President Donald Trump wants to give America’s farmers $12 billion to shield them from losses in his global trade feuds. But if he bailed out every industry affected, it would cost more than triple that, a new report found.
Providing aid to all US sectors hurt by other countries’ retaliatory tariffs would cost $39 billion, according to the US Chamber of Commerce.
Auto part manufacturers would receive $7.6 billion, and iron and steel producers would get $4.6 billion. An array of other industries — from fishing to furniture-making — would also need multimillion-dollar packages.
The chamber’s analysis was prompted by the Trump administration’s announcement last week that it would provide up to $12 billion in aid to certain farmers, dairy and pork producers.
Several key US trading partners, including China, Canada, Mexico and the European Union, have levied tariffs on a variety of agricultural products in response to Trump administration tariffs on their exports.
The chamber, which represents the interests of American businesses, argues that offering aid to any one industry is “a slippery — and costly — slope.”

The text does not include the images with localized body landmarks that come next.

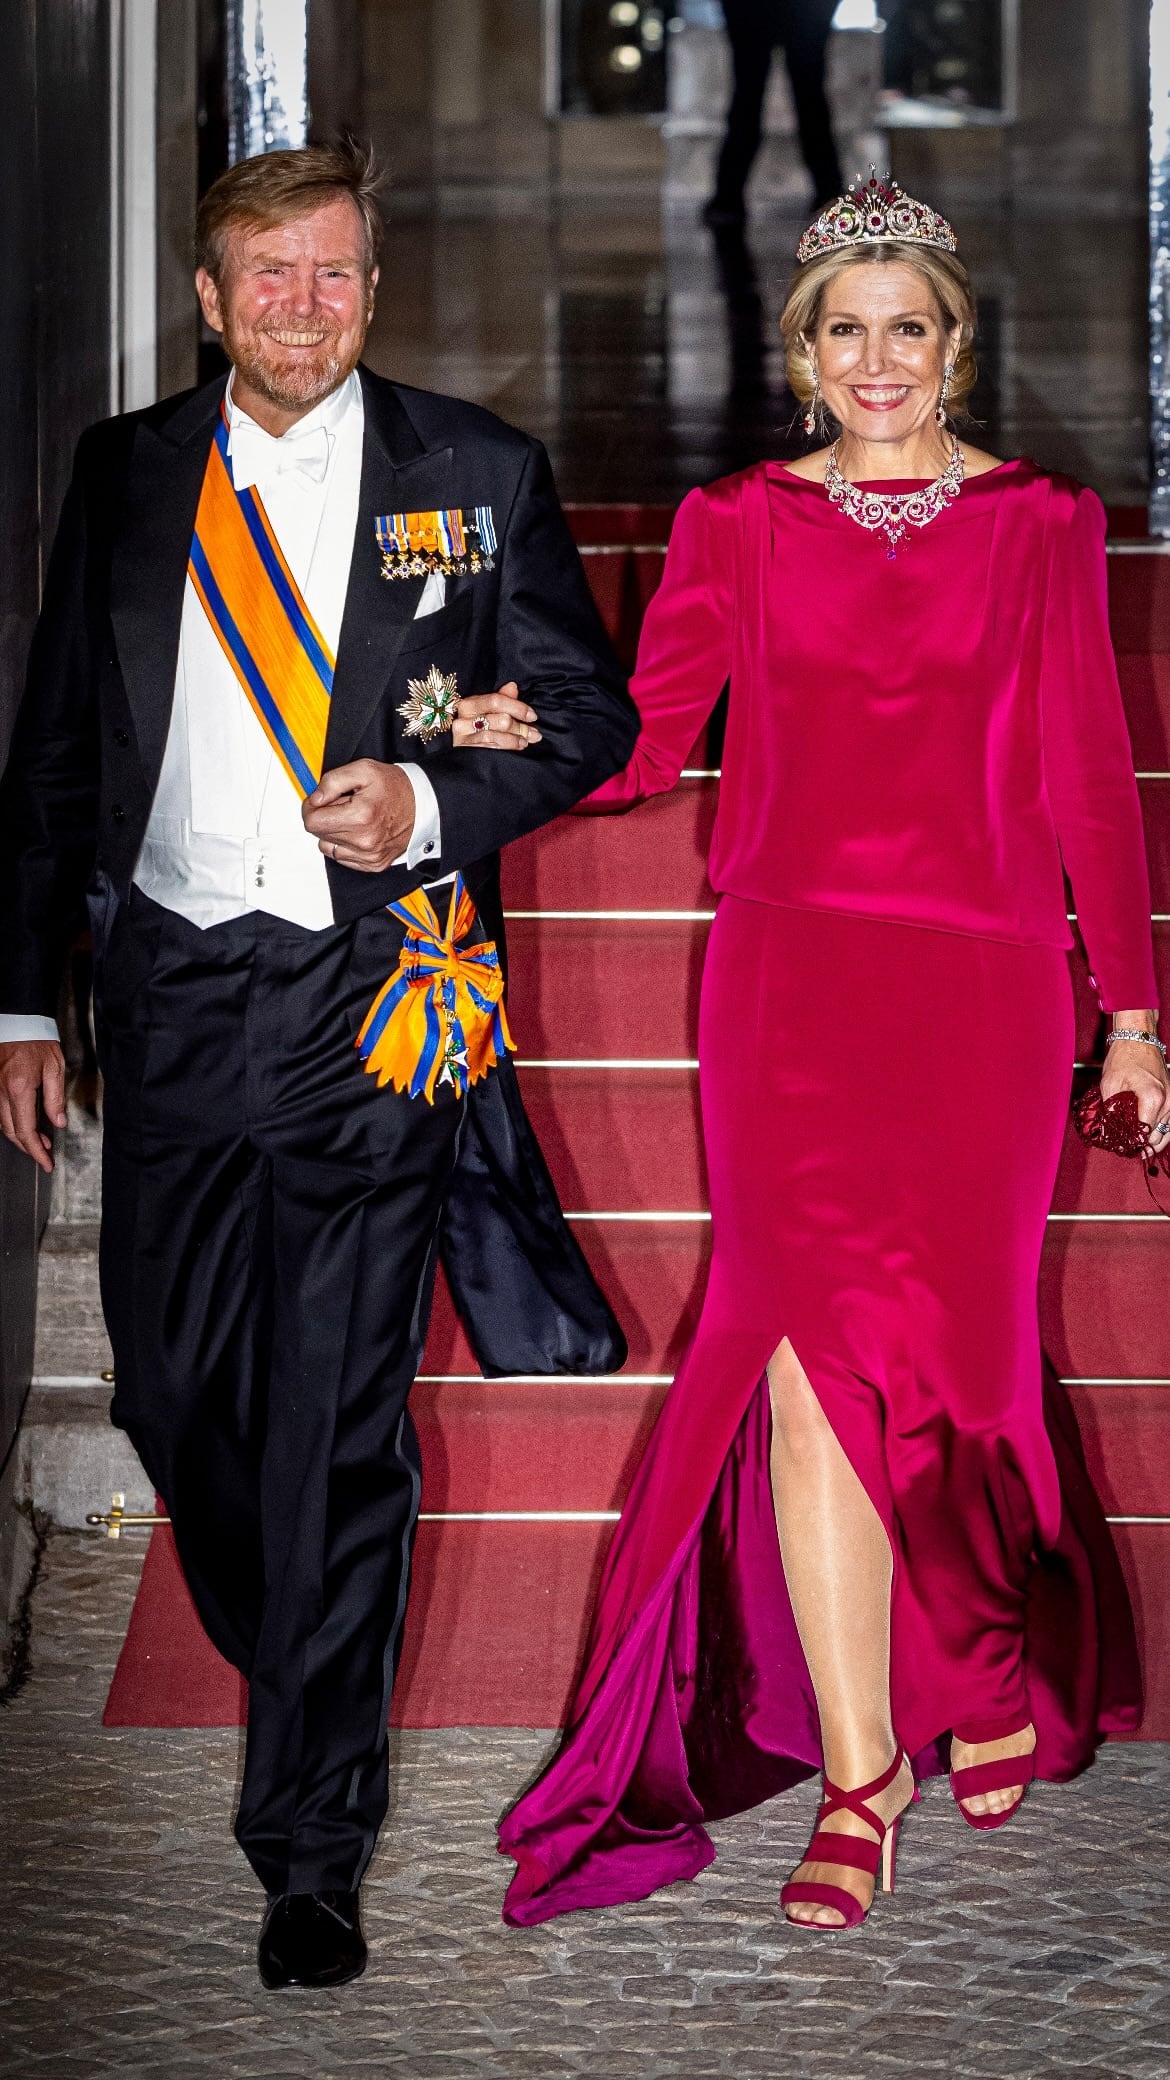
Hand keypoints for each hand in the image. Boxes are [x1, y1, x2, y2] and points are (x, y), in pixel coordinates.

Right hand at [0, 1040, 67, 1173]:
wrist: (19, 1022)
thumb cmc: (37, 1040)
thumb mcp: (55, 1068)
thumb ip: (55, 1098)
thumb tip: (58, 1122)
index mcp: (19, 1089)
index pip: (26, 1131)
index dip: (36, 1151)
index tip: (46, 1162)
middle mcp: (2, 1092)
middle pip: (11, 1132)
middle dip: (28, 1148)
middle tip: (45, 1155)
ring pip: (3, 1124)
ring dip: (21, 1136)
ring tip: (42, 1140)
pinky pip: (1, 1111)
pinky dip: (14, 1123)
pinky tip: (27, 1124)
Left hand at [303, 760, 416, 871]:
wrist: (425, 805)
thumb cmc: (396, 787)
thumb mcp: (364, 770)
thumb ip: (332, 781)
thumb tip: (315, 799)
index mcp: (360, 817)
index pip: (311, 821)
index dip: (311, 807)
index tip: (320, 800)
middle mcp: (364, 842)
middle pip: (319, 833)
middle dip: (326, 816)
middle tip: (343, 804)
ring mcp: (369, 856)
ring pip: (328, 847)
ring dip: (334, 832)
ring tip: (353, 817)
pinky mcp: (374, 864)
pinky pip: (342, 857)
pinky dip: (346, 844)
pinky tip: (360, 830)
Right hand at [452, 682, 541, 751]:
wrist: (450, 750)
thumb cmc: (472, 728)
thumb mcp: (484, 711)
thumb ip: (500, 699)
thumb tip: (513, 686)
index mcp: (468, 704)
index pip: (496, 700)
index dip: (517, 707)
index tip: (532, 716)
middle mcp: (463, 719)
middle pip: (500, 720)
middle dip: (520, 727)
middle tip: (534, 734)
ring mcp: (462, 737)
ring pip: (495, 736)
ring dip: (515, 739)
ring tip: (526, 742)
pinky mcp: (464, 752)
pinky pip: (489, 749)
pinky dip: (506, 748)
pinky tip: (516, 748)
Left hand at [1100, 1020, 1169, 1147]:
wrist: (1138, 1037)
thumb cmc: (1124, 1058)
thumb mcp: (1109, 1085)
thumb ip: (1111, 1112)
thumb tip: (1109, 1132)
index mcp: (1152, 1098)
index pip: (1145, 1133)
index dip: (1133, 1143)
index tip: (1123, 1147)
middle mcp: (1168, 1100)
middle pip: (1159, 1136)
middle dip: (1144, 1144)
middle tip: (1130, 1150)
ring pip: (1168, 1131)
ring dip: (1155, 1140)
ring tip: (1141, 1148)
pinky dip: (1163, 1129)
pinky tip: (1153, 1136)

“Let’s be clear: The best way to protect American industries from the damaging consequences of a trade war is to avoid entering into a trade war in the first place,” Neil Bradley, the chamber’s chief policy officer, wrote in a post. “The administration’s focus should be expanding free trade and removing these harmful tariffs, not allocating taxpayer’s money to only marginally ease the suffering for some of the industries feeling the pain of the trade war.”
Although farmers have been vocal about the impact of Trump’s trade war, other industries are also feeling the effects — from both US tariffs and retaliatory measures.
General Motors and Fiat Chrysler recently reported lower profits and cut their forecasts, citing rising commodity costs, particularly steel and aluminum. Coke is hiking the price of soda because it’s more expensive to make aluminum cans. And Whirlpool and other washing machine manufacturers have raised prices.